Baltimore v. Fifth Baptist Church/Opinion of the Court
If the facts are established which the evidence tended to prove, and from the verdict of the jury we must so infer, there can be no doubt of the right of the plaintiff to recover. The engine-house and repair-shop of the railroad company, as they were used, rendered it impossible for the plaintiff to occupy its building with any comfort as a place of public worship. The hammering in the shop, the rumbling of the engines passing in and out of the engine-house, the blowing off of steam, the ringing of bells, the sounding of whistles, and the smoke from the chimneys, with its cinders, dust, and offensive odors, created a constant disturbance of the religious exercises of the church. The noise was often so great that the voice of the pastor while preaching could not be heard. The chimneys of the engine-house bing lower than the windows of the church, smoke and cinders sometimes entered the latter in such quantities as to cover the seats of the church with soot and soil the garments of the worshipers. Disagreeable odors, added to the noise, smoke, and cinders, rendered the place not only uncomfortable, but almost unendurable as a place of worship. As a consequence, the congregation decreased in numbers, and the Sunday-school was less numerously attended than previously.
Plainly the engine-house and repair-shop, as they were used by the railroad company, were a nuisance in every sense of the term.
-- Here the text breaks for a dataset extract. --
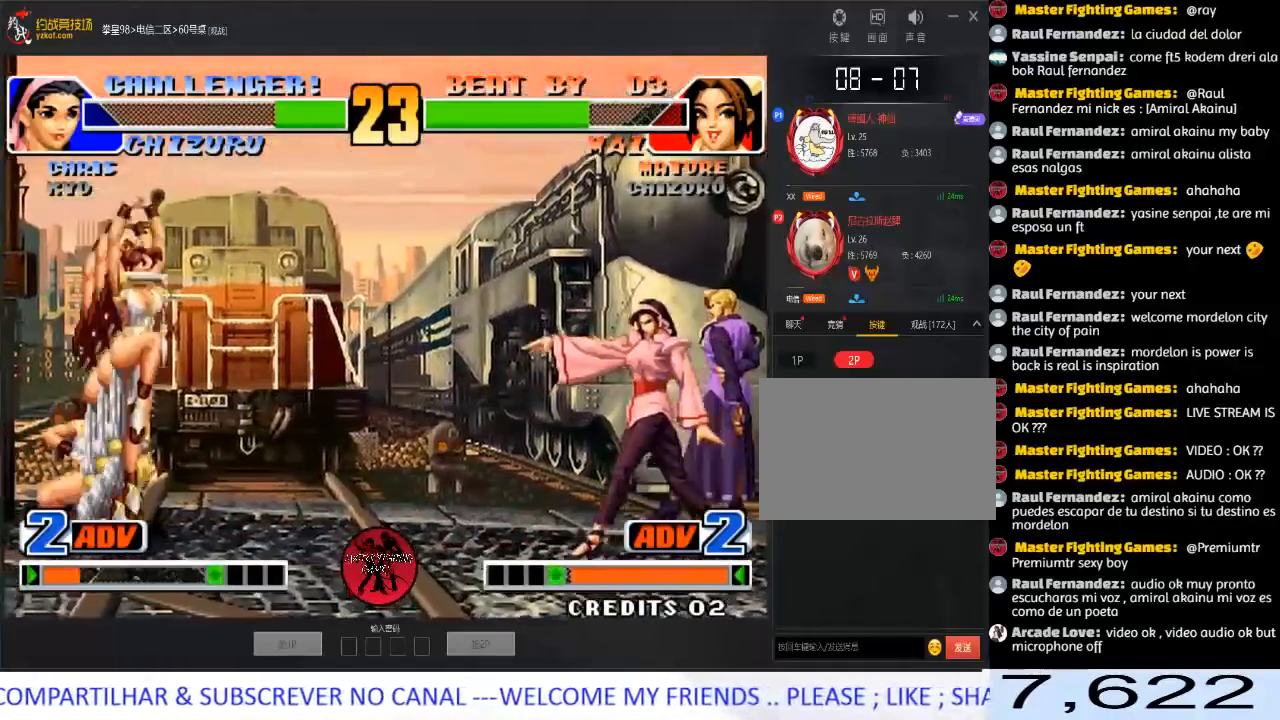
{"buttons": [], "left_stick": "down-left", "events": [[300, "left_stick", "left"], [350, "left_stick", "down-left"]]}
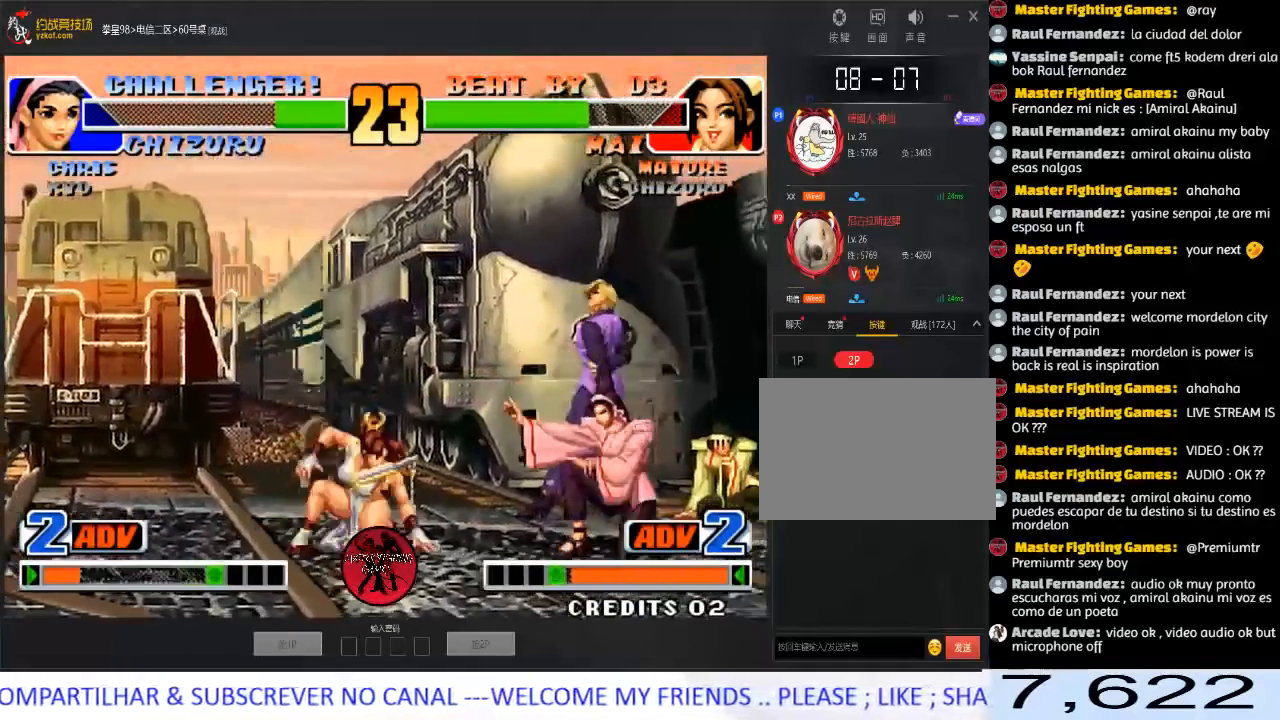
{"buttons": [], "left_stick": "down-left", "events": []}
They interfered with the enjoyment of property which was acquired by the plaintiff long before they were built, and was held as a place for religious exercises, for prayer and worship; and they disturbed and annoyed the congregation and Sunday-school which assembled there on the Sabbath and on different evenings of the week. That is a nuisance which annoys and disturbs one in the possession of his property, rendering its ordinary use or occupation physically uncomfortable to him. For such annoyance and discomfort the courts of law will afford redress by giving damages against the wrong-doer, and when the cause of the annoyance and discomfort are continuous, courts of equity will interfere and restrain the nuisance. Crump v. Lambert, L. R. 3 Eq. 409.
The right of the plaintiff to recover for the annoyance and discomfort to its members in the use of its property, and the liability of the defendant to respond in damages for causing them, are not affected by their corporate character. Private corporations are but associations of individuals united for some common purpose, and permitted by the law to use a common name, and to change its members without a dissolution of the association. Whatever interferes with the comfortable use of their property, for the purposes of their formation, is as much the subject of complaint as though the members were united by some other than a corporate tie. Here the plaintiff, the Fifth Baptist Church, was incorporated that it might hold and use an edifice, erected by it, as a place of public worship for its members and those of similar faith meeting with them. Whatever prevents the comfortable use of the property for that purpose by the members of the corporation, or those who, by its permission, unite with them in the church, is a disturbance and annoyance; as much so as if access by them to the church was impeded and rendered inconvenient and difficult. The purpose of the organization is thus thwarted. It is sufficient to maintain the action to show that the building of the plaintiff was thus rendered less valuable for the purposes to which it was devoted.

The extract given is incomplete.